Presently she passed a group of women standing talking at a corner of the street, and windows were open with nightcapped heads framed in them.
She stopped a moment to catch the words; they were talking about a ghost which was said to have just passed down the street, and discussing whether it was a real ghost or a trick to frighten people.
Julia uttered a low cry and redoubled her speed, and was soon at Mr. Richard Hardie’s door; but the street was deserted, and she was bewildered, and began to think she had been too hasty in her conjecture. A chill came over her impetuosity. The dark, drizzly, silent night, the tall masts, the smell of the river — how strange it all seemed: and she to be there alone at such an hour!
Presently she heard voices somewhere near. She crossed over to a passage that seemed to lead towards them; and then she heard the voices plainly, and among them one that did not mingle with the others, for it was the voice she loved. She started back and stood irresolute. Would he be displeased with her?
Feet came trampling slowly along the passage.
His voice came with them.
She drew back and looked round for Sarah.
While she stood fluttering, the footsteps came close, and there emerged from the passage into the full light of the gas-lamp Alfred and two policemen carrying a silent senseless figure in a night-gown, with a great-coat thrown over part of him.

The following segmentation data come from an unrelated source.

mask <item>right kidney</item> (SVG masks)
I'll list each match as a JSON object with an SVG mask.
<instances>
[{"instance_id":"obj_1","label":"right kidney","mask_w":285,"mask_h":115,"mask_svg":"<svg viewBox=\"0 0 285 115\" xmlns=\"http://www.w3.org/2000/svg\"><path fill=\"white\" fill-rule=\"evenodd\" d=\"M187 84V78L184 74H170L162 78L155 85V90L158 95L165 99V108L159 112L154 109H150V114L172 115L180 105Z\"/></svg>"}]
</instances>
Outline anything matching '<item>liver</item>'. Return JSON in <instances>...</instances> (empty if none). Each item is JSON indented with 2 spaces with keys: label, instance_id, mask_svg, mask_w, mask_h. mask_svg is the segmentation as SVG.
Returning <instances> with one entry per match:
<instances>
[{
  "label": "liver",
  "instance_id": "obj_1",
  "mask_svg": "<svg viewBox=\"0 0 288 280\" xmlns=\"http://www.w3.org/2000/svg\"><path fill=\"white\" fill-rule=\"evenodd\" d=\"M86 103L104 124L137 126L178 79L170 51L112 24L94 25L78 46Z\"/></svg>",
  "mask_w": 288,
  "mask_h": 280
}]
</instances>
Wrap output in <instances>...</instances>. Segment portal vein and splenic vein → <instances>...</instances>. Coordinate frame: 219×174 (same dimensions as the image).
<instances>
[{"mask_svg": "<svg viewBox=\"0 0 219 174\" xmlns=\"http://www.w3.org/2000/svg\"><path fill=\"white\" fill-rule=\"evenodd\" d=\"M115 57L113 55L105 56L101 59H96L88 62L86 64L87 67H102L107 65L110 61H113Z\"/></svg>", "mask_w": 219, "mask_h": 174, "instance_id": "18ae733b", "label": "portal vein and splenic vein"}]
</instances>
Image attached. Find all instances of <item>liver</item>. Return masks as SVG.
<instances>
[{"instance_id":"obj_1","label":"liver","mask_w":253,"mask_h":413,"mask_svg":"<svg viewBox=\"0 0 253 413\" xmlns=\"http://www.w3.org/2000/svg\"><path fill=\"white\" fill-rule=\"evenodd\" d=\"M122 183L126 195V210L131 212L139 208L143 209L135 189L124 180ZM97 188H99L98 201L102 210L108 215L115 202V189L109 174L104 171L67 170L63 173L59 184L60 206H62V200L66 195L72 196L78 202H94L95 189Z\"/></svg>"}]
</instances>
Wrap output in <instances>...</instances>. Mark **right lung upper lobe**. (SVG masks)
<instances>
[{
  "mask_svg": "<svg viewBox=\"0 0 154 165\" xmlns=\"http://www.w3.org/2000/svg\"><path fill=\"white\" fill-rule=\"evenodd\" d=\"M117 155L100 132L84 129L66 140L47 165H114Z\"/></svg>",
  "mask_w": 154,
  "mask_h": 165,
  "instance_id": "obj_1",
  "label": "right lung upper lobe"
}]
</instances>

It was her father, mute and ghastly.
The policemen still tell of that strange meeting under the gaslight by Hardie’s Bank; and how the young lady flung her arms round her father’s head, and took him for death, and kissed his pale cheeks, and moaned over him; and how the young gentleman raised her against her will, and sobbed over her; and how they, though policemen, cried like children. And to them I must refer the reader: I have not the skill to convey the situation.
They got more policemen to help, and carried him to Albion Villa.
On the way something cold and mysterious seemed to have come between Julia and Alfred. They walked apart in gloomy silence, broken only by foreboding sighs.
I pass over the tempest of emotions under which that sad burden entered Albion Villa, and hurry to the next marked event.
Next day the patient had lost his extreme pallor, and wore a certain uniform sallow hue; and at noon, just before Sampson’s return, he opened his eyes wide, and fixed them on Mrs. Dodd and Julia, who were now his nurses. They hailed this with delight, and held their breath to hear him speak to them the first sweet words of reviving life and love.
But soon, to their surprise and grief, they found he did not know them. They spoke to him, each in turn, and told him piteously who they were, and implored him with tears to know them and speak to them. But no; he fixed a stony gaze on them that made them shudder, and their beloved voices passed over him like an idle wind.
Sampson, when he came, found the ladies weeping by the bedside.
They greeted him with affection, Julia especially: the boisterous controversialist had come out a gentle, zealous artist in presence of a real danger.
Dr. Sampson knew nothing of what had happened in his absence. He stepped to the bedside cheerfully, and the ladies’ eyes were bent keenly on his face in silence.
He had no sooner cast eyes on David than his countenance fell, and his hard but expressive features filled with concern.
That was enough for Mrs. Dodd. “And he does not know me,” she cried: “he does not know my voice. His voice would call me back from the grave itself. He is dying. He will never speak to me again. Oh, my poor orphan girl!”
“No! no!” said Samson, “you are quite mistaken: he will not die. But ——”
His tongue said no more. His grave and sombre face spoke volumes.